For me, nothing has changed in KOUROS. It smells the same as when I first smelled, and tasted it. I savour its layers of camphor/pine, metallised skin (think of licking someone’s chest or armpits that use aerosol deodorants), and fresh piss on sweat pants (no judgment). Its impact, and tenacity, is still special. Breath fresheners are fleeting. KOUROS stands the test of time. There is no substitute.

IMG_2498.jpg
Advertisement, 1996.

Featured image of study by Mart Basa.

Memories to the future

“I smelled it endlessly until there was nothing left to understand,” Luca Turin, September 2009 ‘Serpent’, Folio Columns 2003 – 2014.

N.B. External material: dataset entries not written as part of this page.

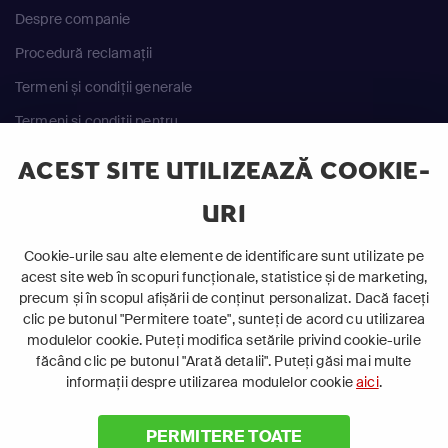
Despre companie
Procedură reclamații
Termeni și condiții generale
Termeni și condiții pentru
achiziția serviciilor
ACEST SITE UTILIZEAZĂ COOKIE-
ANPC
URI
Cookie-urile sau alte elemente de identificare sunt utilizate pe
acest site web în scopuri funcționale, statistice și de marketing,
precum și în scopul afișării de conținut personalizat. Dacă faceți
clic pe butonul "Permitere toate", sunteți de acord cu utilizarea
©
2026 Canal+ Luxembourg S. à r.l. - Toate drepturile
modulelor cookie. Puteți modifica setările privind cookie-urile
rezervate
făcând clic pe butonul "Arată detalii". Puteți găsi mai multe
informații despre utilizarea modulelor cookie
aici
.
Focus Sat este o marcă înregistrată aparținând Canal+
Luxembourg S. à r.l.
Rue Albert Borschette 4, L-1246 Luxemburg | R.C.S.
PERMITERE TOATE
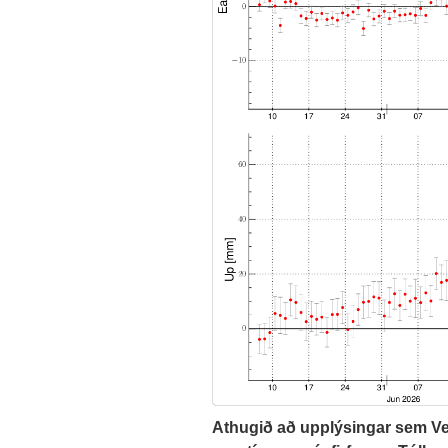
Athugið að upplýsingar sem Veð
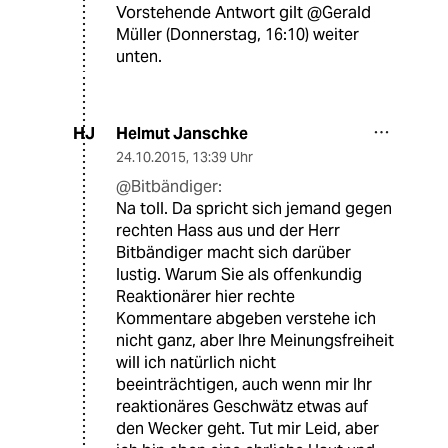
Vorstehende Antwort gilt @Gerald
Müller (Donnerstag, 16:10) weiter
unten.
Helmut Janschke
HJ
24.10.2015
,
13:39 Uhr
@Bitbändiger:
Na toll. Da spricht sich jemand gegen
rechten Hass aus und der Herr
Bitbändiger macht sich darüber
lustig. Warum Sie als offenkundig
Reaktionärer hier rechte
Kommentare abgeben verstehe ich
nicht ganz, aber Ihre Meinungsfreiheit
will ich natürlich nicht
beeinträchtigen, auch wenn mir Ihr
reaktionäres Geschwätz etwas auf
den Wecker geht. Tut mir Leid, aber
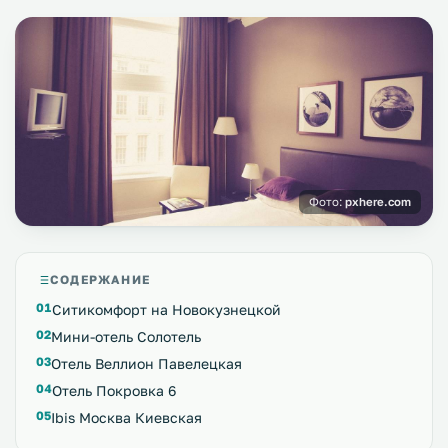
Фото:
pxhere.com
СОДЕРЖАНИЕ
Ситикомфорт на Новокузнецкой
Мини-отель Солотель
Отель Веллион Павелецкая
Отель Покровка 6
Ibis Москва Киевская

 I think a lot. This poetic quote makes me think of smells that confound and transport my curiosity in the everyday beauteous nature of life. Yesterday, I was reminded of Aphrodite’s birth from spume as I crossed the harbour. As the ferry cuts against her I hear her fizz in the emerald water. Beauty enters our lives from the mundane.

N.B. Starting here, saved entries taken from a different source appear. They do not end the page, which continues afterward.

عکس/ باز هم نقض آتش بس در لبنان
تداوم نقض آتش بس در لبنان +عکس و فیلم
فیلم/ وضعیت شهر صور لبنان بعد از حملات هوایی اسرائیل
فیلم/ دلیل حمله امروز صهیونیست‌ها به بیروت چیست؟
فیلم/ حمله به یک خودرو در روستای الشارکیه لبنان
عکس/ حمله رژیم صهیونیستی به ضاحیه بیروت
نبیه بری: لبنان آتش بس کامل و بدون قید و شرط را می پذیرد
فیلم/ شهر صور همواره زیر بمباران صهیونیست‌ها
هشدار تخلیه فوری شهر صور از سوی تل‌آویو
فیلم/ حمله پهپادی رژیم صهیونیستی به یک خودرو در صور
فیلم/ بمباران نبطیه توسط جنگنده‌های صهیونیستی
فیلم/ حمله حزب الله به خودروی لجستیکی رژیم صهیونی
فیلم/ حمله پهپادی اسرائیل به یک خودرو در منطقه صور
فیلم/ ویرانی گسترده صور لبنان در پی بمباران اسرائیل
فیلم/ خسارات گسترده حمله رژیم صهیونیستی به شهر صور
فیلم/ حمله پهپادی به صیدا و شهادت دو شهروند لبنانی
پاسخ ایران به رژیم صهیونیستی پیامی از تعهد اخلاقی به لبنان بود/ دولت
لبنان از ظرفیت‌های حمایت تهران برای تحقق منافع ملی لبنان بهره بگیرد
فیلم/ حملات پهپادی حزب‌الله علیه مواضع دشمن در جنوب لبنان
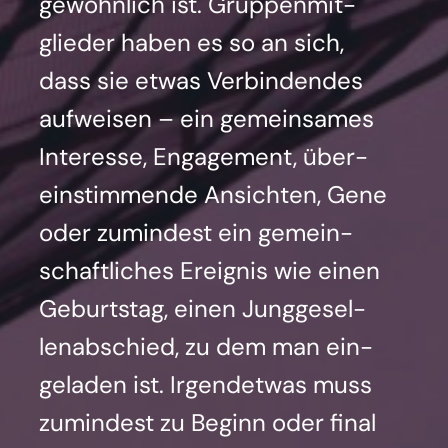
gewöhn­lich ist. Grup­pen­mit­
glie­der haben es so an sich,
dass sie etwas Ver­bin­den­des
auf­wei­sen – ein gemein­sa­mes
Inter­es­se, Enga­ge­ment, über­
ein­stim­men­de Ansich­ten, Gene
oder zumin­dest ein gemein­
schaft­li­ches Ereig­nis wie einen
Geburts­tag, einen Jung­ge­sel­
len­ab­schied, zu dem man ein­
ge­la­den ist. Irgend­et­was muss
zumin­dest zu Beginn oder final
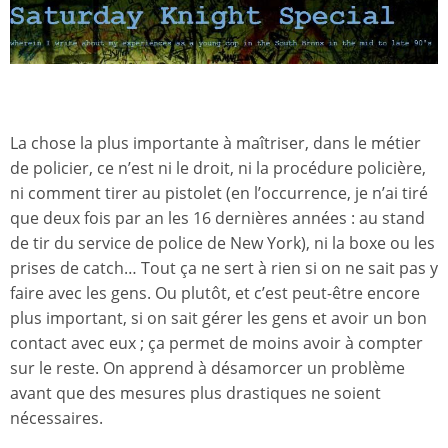
La chose la plus importante à maîtriser, dans le métier
de policier, ce n’est ni le droit, ni la procédure policière,
ni comment tirer au pistolet (en l’occurrence, je n’ai tiré
que deux fois par an les 16 dernières années : au stand
de tir du service de police de New York), ni la boxe ou les
prises de catch… Tout ça ne sert à rien si on ne sait pas y
faire avec les gens. Ou plutôt, et c’est peut-être encore
plus important, si on sait gérer les gens et avoir un bon
contact avec eux ; ça permet de moins avoir à compter
sur le reste. On apprend à désamorcer un problème
avant que des mesures plus drastiques ne soient
nécessaires.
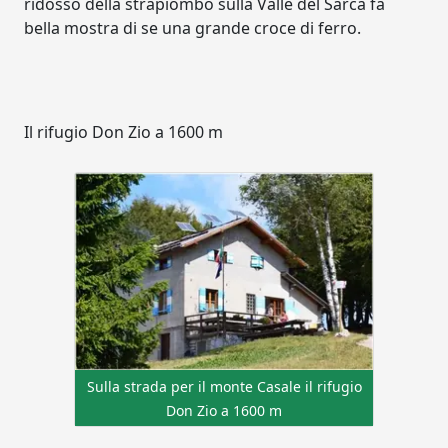
ridosso della strapiombo sulla Valle del Sarca fa
bella mostra di se una grande croce di ferro.
Il rifugio Don Zio a 1600 m
Sulla strada per il monte Casale il rifugio
Don Zio a 1600 m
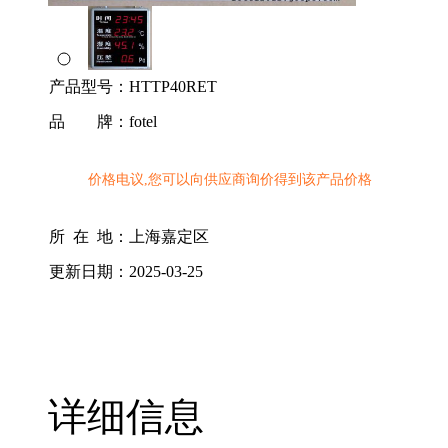
产品型号：
HTTP40RET
品 牌：
fotel
价格电议,您可以向供应商询价得到该产品价格
所 在 地：
上海嘉定区
更新日期：
2025-03-25
详细信息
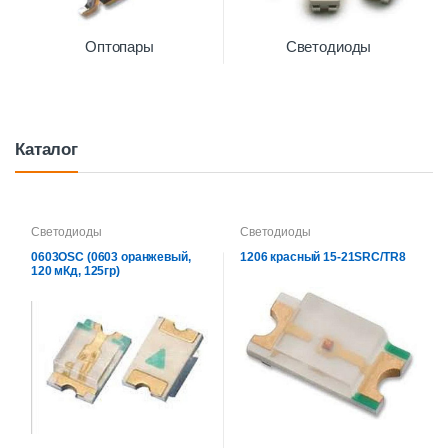
Оптопары
Светодиоды
Каталог
Светодиоды
Светодиоды
0603OSC (0603 оранжевый,
1206 красный 15-21SRC/TR8
120 мКд, 125гр)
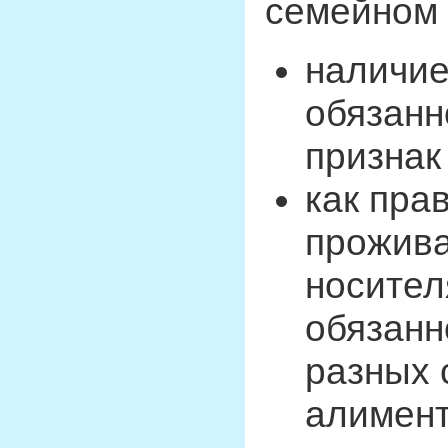
семейном 
наличие
обязанн
признак
как пра
прожива
носител
обязанн
разных 
алимент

Preceding weeks have singed thoughts on what I smell endlessly just to understand. What exactly? The world, my immediate environment, and how I relate to it. Smelling the violet-scented, green-coloured Palmolive Original dishwashing liquid, for example, satisfies my domesticity. Something about this brings to mind the practicalities of the everyday, and the kind of maintainer I am in the grand scheme of things. On another occasion I endlessly and deeply smell a Belgian friend’s armpits as we talked before dinner. He said he wears no perfume or deodorant. On the opposite side of the table sat our Spanish friend wearing Givenchy’s Very Irresistible. As the night wore on it was his musk that turned my mind with an image of me retreating in his lithe body and personal scent as my shell. One morning, upon waking, my eyes to the ceiling, I smelled the air in a room after lovemaking. Morning breaths absorbed my elastic mind. These thoughts bring to mind past and present desires that linger in both reality and dreams.

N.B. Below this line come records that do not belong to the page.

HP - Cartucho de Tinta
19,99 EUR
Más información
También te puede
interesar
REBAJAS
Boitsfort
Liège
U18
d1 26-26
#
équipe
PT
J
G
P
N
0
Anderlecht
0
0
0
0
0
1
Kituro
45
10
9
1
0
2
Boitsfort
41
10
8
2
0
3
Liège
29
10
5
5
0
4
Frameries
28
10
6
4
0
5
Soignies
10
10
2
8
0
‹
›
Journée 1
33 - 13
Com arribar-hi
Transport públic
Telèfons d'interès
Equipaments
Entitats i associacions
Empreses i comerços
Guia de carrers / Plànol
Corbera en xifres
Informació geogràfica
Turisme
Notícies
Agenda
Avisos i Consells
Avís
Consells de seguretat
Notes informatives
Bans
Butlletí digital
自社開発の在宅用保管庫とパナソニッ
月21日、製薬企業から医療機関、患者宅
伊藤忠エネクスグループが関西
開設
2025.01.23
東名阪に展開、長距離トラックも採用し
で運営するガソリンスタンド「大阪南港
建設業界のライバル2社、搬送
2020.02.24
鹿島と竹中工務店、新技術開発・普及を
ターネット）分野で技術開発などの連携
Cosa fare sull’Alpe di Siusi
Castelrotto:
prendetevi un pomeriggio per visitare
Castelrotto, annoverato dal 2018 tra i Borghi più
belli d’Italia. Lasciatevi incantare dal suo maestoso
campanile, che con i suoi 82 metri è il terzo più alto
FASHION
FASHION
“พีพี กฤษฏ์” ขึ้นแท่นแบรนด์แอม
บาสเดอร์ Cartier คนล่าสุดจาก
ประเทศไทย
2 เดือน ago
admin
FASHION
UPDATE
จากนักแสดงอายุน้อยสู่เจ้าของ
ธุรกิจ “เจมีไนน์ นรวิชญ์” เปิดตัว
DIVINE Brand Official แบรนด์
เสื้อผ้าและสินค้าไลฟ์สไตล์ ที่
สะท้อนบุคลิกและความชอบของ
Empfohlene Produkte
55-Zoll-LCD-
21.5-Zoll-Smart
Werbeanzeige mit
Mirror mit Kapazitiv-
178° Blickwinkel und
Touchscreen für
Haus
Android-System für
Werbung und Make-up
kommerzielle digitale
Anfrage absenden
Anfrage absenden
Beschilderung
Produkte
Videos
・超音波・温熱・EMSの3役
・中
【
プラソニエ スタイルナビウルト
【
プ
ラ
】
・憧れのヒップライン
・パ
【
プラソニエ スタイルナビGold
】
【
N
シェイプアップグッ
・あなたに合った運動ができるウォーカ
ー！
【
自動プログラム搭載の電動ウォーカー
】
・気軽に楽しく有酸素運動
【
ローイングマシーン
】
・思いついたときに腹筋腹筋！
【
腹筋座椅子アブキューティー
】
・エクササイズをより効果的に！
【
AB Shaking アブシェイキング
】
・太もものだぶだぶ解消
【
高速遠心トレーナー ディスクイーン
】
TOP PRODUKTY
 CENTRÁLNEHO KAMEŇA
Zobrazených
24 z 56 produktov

What circles the top of my mind though is Andy Tauer’s refreshing Lonestar Memories. It has taken me some time to enjoy this scent because it challenged me: I couldn’t place it to a time and place in my life. It made me wonder about smells that don’t come from a memory, or the past, but sparks the imagination to create one’s future. Perhaps. This sense of wonder, this smelling to understand carried me into the future – the death of my mother.

“I smelled it endlessly until there was nothing else to understand,” Luca Turin says.

Life and death are intertwined, if not one and the same. Turin’s words made me think about the depth of a life, of one’s love for another, and the mystery of what brings us closer and farther away at odd times in our lives. When someone you love dies you think it’s unfair. You ask “why them and not me?” You trace worm tunnels of deeds and words exchanged when they were alive. You question how you could’ve done things differently. And, it’s too late. Your loss has unplugged a cork out of your being that spills out. There I imagined smelling her clothes, her house, everything she touched and sat on. I could smell her character, the attributes she loaded on to me – one of her children – unawares. In the rare instances of being physically close to her, I got the chance to smell her hair again and again. There was something in its blackness that brought everything together and undoes it all in one go, like an ellipsis. I questioned the nature of parent-child relationships as I breathed her hair in, fraught with its endless aching beauty that leaves me with nothing more to understand but tears.